Other examples of State initiatives to provide coordinated long-term care services include the Minnesota Senior Health Options (MSHO), the Wisconsin Partnership Program, and the Continuing Care Network (CCN) demonstration of Monroe County, New York. The MSHO program combines Medicare and Medicaid financing to integrate acute and long-term care services for dually eligible seniors residing in seven counties in Minnesota. The program consolidates all Medicare and Medicaid managed care requirements into a single contract overseen by the State, allowing MSHO to reduce duplication and resolve important differences across Medicare and Medicaid delivery systems. Like PACE, the Wisconsin Partnership Program pays capitated payments to providers to coordinate acute and long-term care services for persons who would otherwise qualify for nursing home care. It also places a strong emphasis on services provided in home and community settings. This program, however, was designed specifically to serve rural areas. New York’s CCN project enrolls at least 10,000 elderly beneficiaries, including 1,500 who had been certified for care in a nursing facility. To participate, enrollees must be age 65 or over, eligible for Medicare and/or Medicaid, and reside in the program’s service area. Capitation payments made to CCN are intended to cover all of Medicare’s acute care services for this population and most of Medicaid’s long-term care services. Medicaid prescription drug coverage, for example, is paid separately on a fee-for-service basis.

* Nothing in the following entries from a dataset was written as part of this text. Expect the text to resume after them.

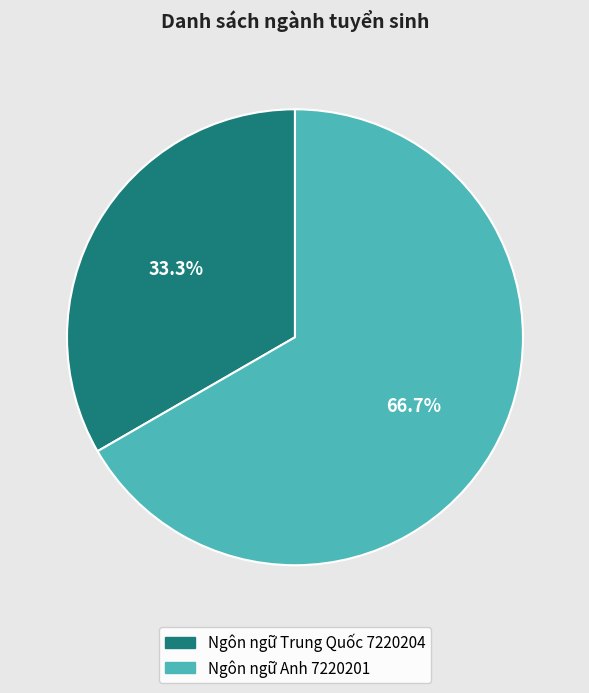

The Ngôn ngữ Trung Quốc 7220204 slice represents 33% of the pie. True or false?

True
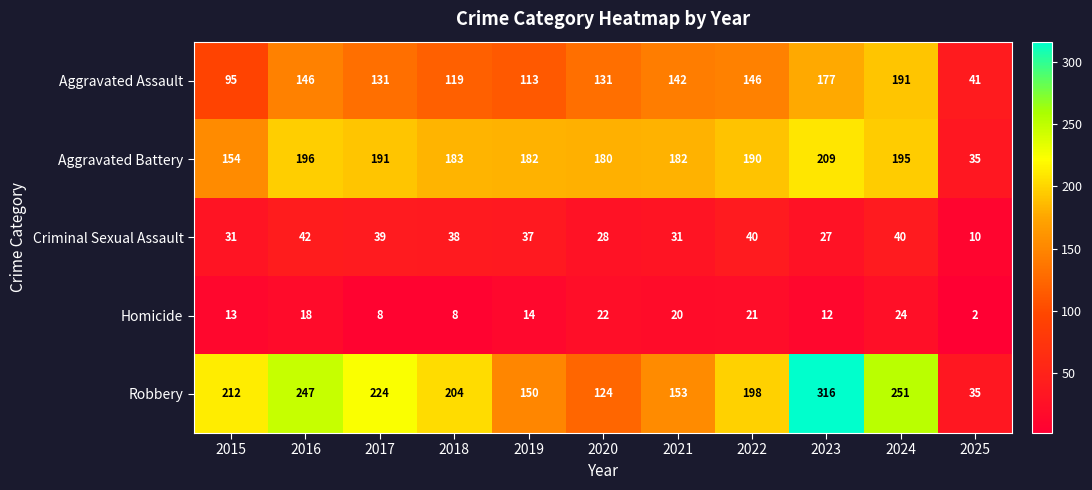

What is the average value of the Robbery series?

192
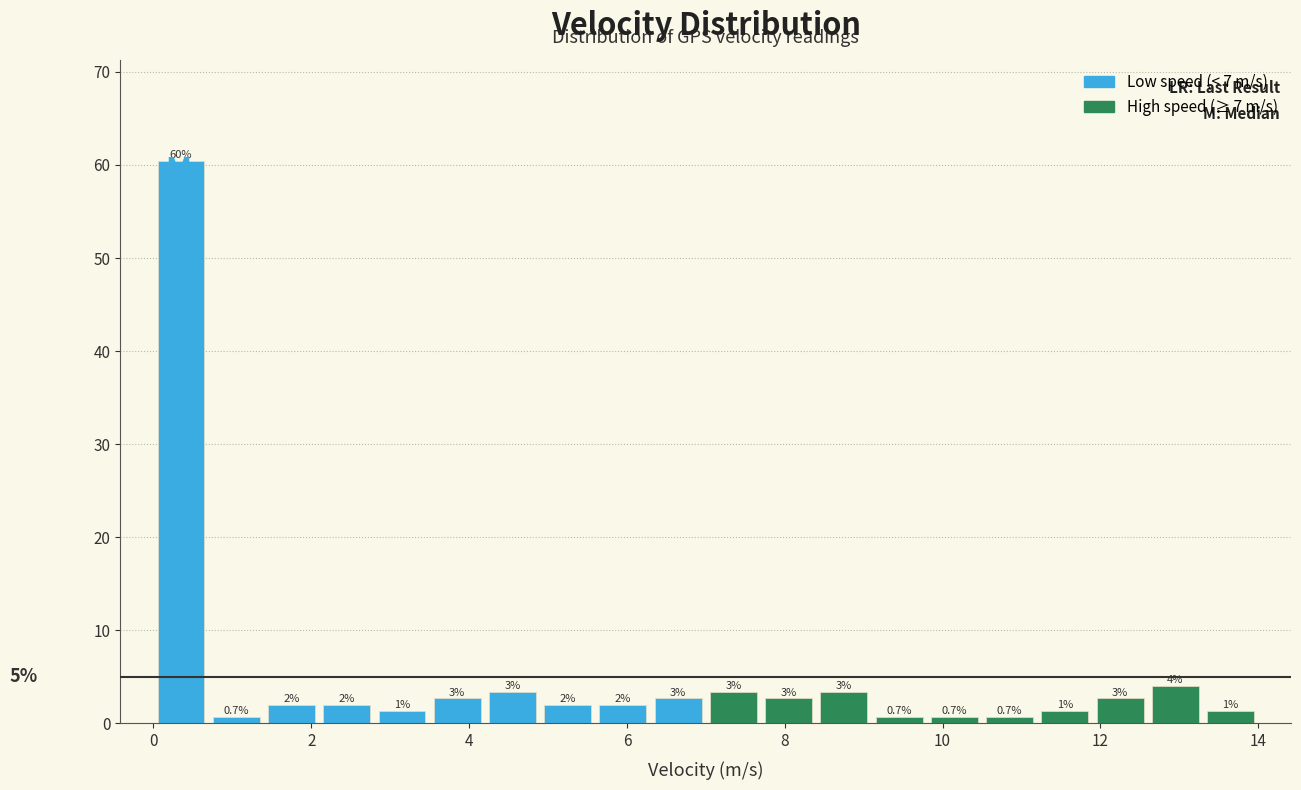

Read against the x-axis, roughly where is the centre of the tallest bar?

0.4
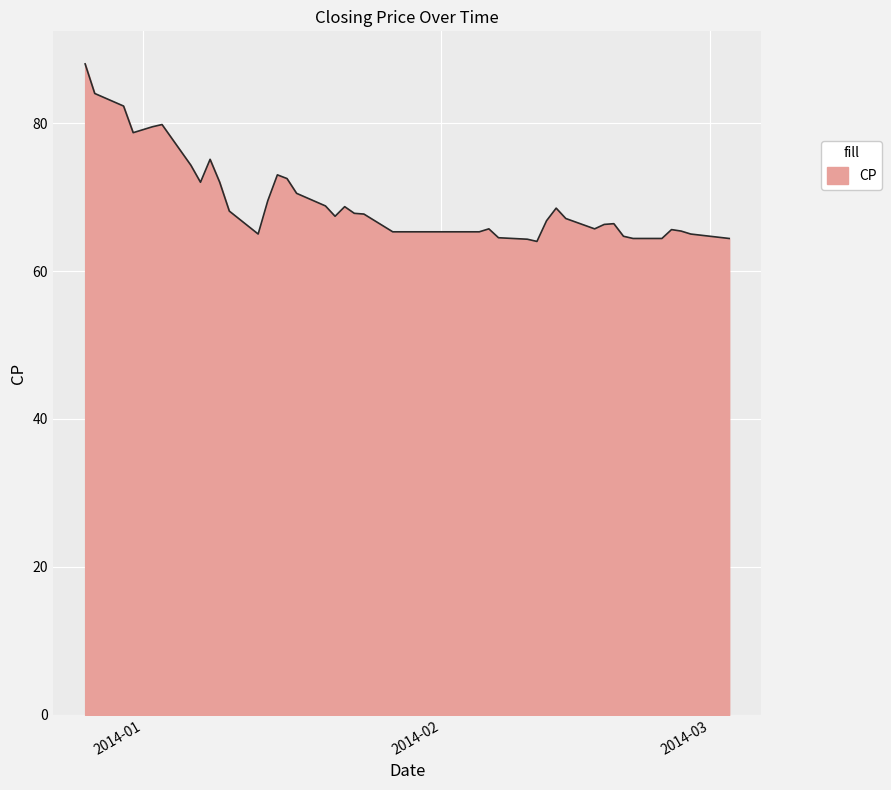

What is the difference between the second highest and minimum values?

20.0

States have also experimented with other initiatives that capitate payments for acute and long-term care services under the Medicaid program only. Examples of these demonstrations include the nation’s only statewide mandatory Medicaid managed care program–the Arizona Long-Term Care System (ALTCS)–and small, voluntary programs such as Florida’s Community-Based Diversion Pilot Project. Florida’s Diversion program serves selected metropolitan areas and counties. Case managers employed through both of these programs arrange Medicaid long-term care services and coordinate with Medicare providers to deliver acute care services.

All of these programs were designed with the expectation that they would control costs and reduce administrative complexity. They also intend to delay institutionalization, and thus incur savings for Medicaid through the provision of expanded home and community-based care options and, in some cases, greater beneficiary control over services. Those programs that also capitate Medicare are intended to reduce hospitalization and skilled nursing facility expenditures as well as other acute care costs associated with institutional care. While these initiatives exist in a number of States, they account for a relatively small share of total Medicaid spending for long-term care.